Our son was still screaming, hitting himself and others, traumatized by the noise and commotion, and she calmed him down. While our friends organized a rotating pool of people to stay in the house, Kelly oversaw our son’s care, directing our friends by phone until she was done with work and could come back to stay with him — for two nights. In all this, she even managed to stop by the hospital to bring me a jacket and shoes.
One of the deepest fears I have is what would happen if my husband or I become incapacitated. We don’t have family nearby, and it was heartening to see our “takes-a-village” friends pitching in — including Kelly.

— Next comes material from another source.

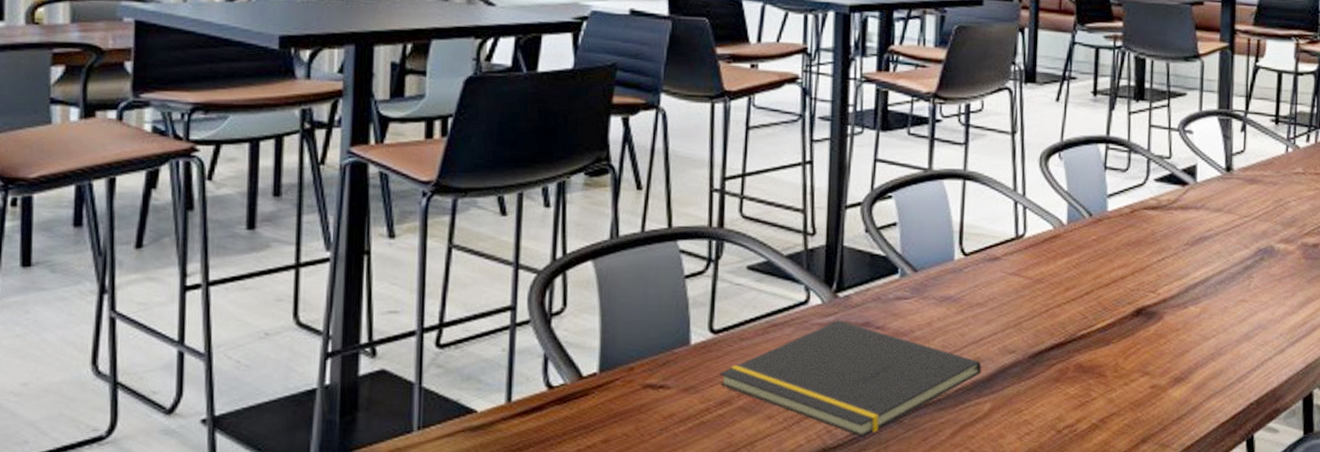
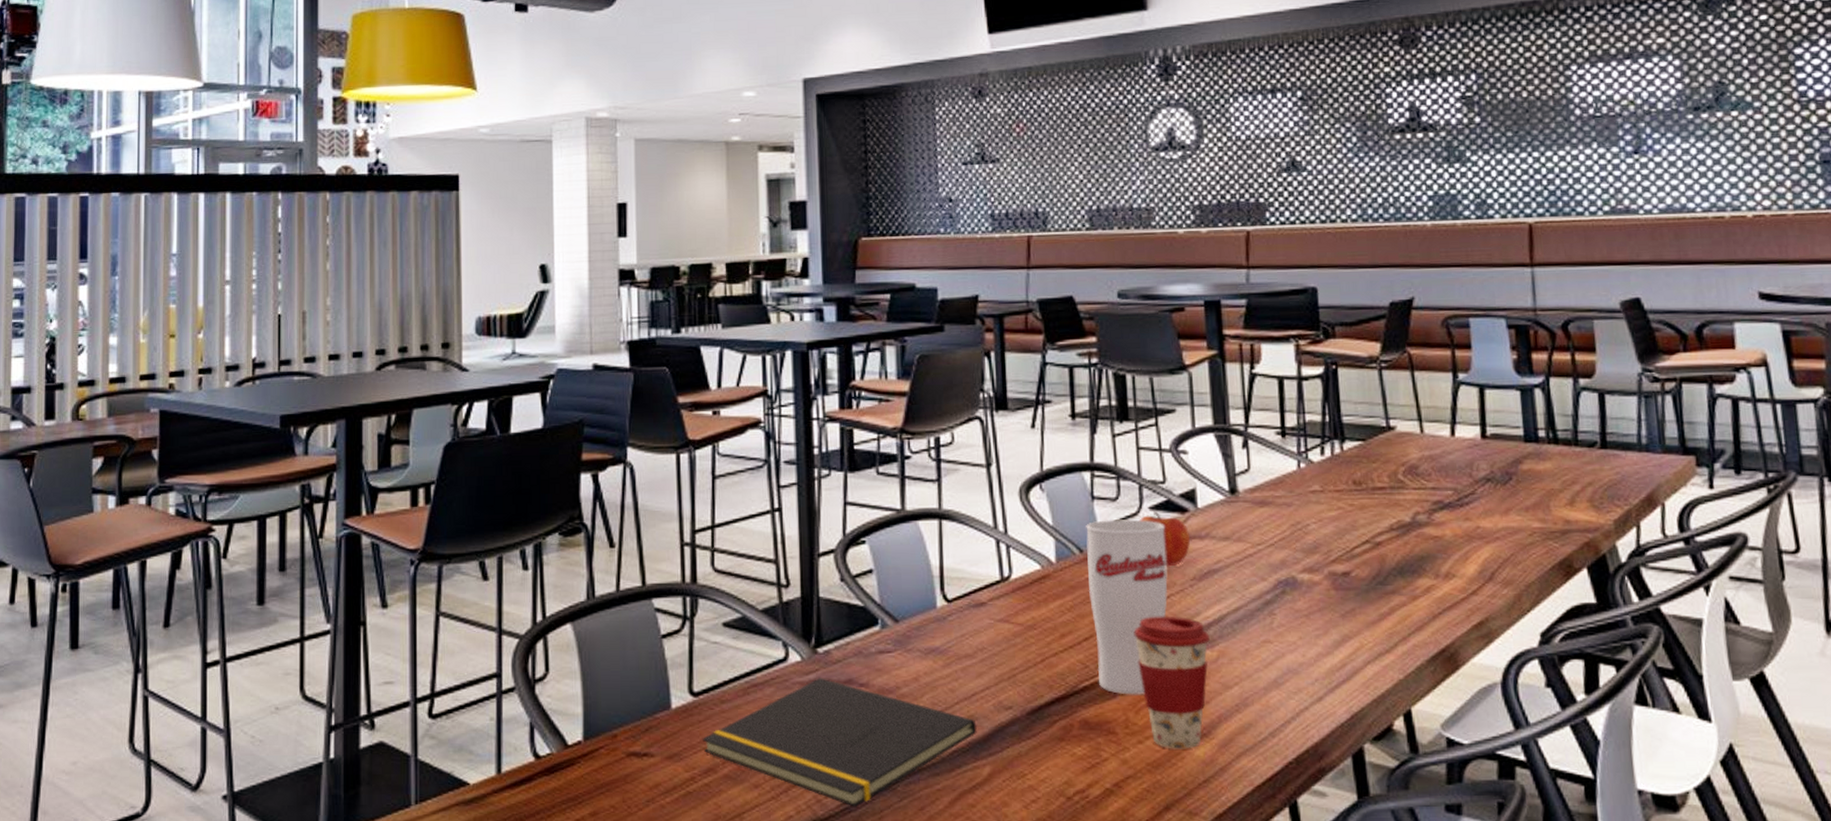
cup: none [1094,188,1166,343] -> present [1086,519,1168,695]
coffee cup: none [1130,275,1195,391] -> present [1133,616,1210,749]
fruit: none [1145,183,1187,233] -> present [1140,511,1190,567]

At that time, she acted as a friend and a quasi-mother to our son and not as a paid caregiver. But it’s because of the Katie Beckett program that she came into our son’s life and has been able to do so for so long.
In this time of rancorous partisan debate over healthcare, perhaps a minute of silence should be taken in Katie Beckett’s memory before each session of Congress to remember how she and her determined mother captured the ear of a president, one who didn’t think in terms of “Can we make such a drastic change to Medicaid?” or “Is this socialist?” and only saw the tragedy of keeping a child separated from her family and at huge cost to taxpayers — and he fixed it with a swipe of a pen. The girl who doctors had predicted wouldn’t live past 10 then lived at home to graduate college, hold a job and write a novel as well as join her mother in the fight for disability rights.
Life with a child with disabilities is still exhausting, and there are days when my husband and I wonder if we can manage. But we have our hours when Kelly or Tasha comes in for our son’s therapy or to give my husband and me a few hours to do the grocery shopping or even a dinner out. Then we can come back to our son refreshed.
We’ve spent a lot of time teaching him to ride a two-wheel bicycle, and he’s finally gotten it. In this warm weather, we’ve had some fantastic rides on the bike paths near our house. And, after years of weekly visits to my friend Anne’s farm, our son has begun to overcome a severe fear of animals and made perhaps his first friend, a water buffalo calf. Just the picture of him smiling as he makes a few silly attempts to pat the calf’s head, or watching him pedal his bike with such determination, reminds me again of my gratitude to Katie Beckett, her mother, and Ronald Reagan: because of them, we have not missed these moments. In the years since the Katie Beckett Waiver came into effect, a half a million families just like us have had the challenges and the privilege of caring for our children at home.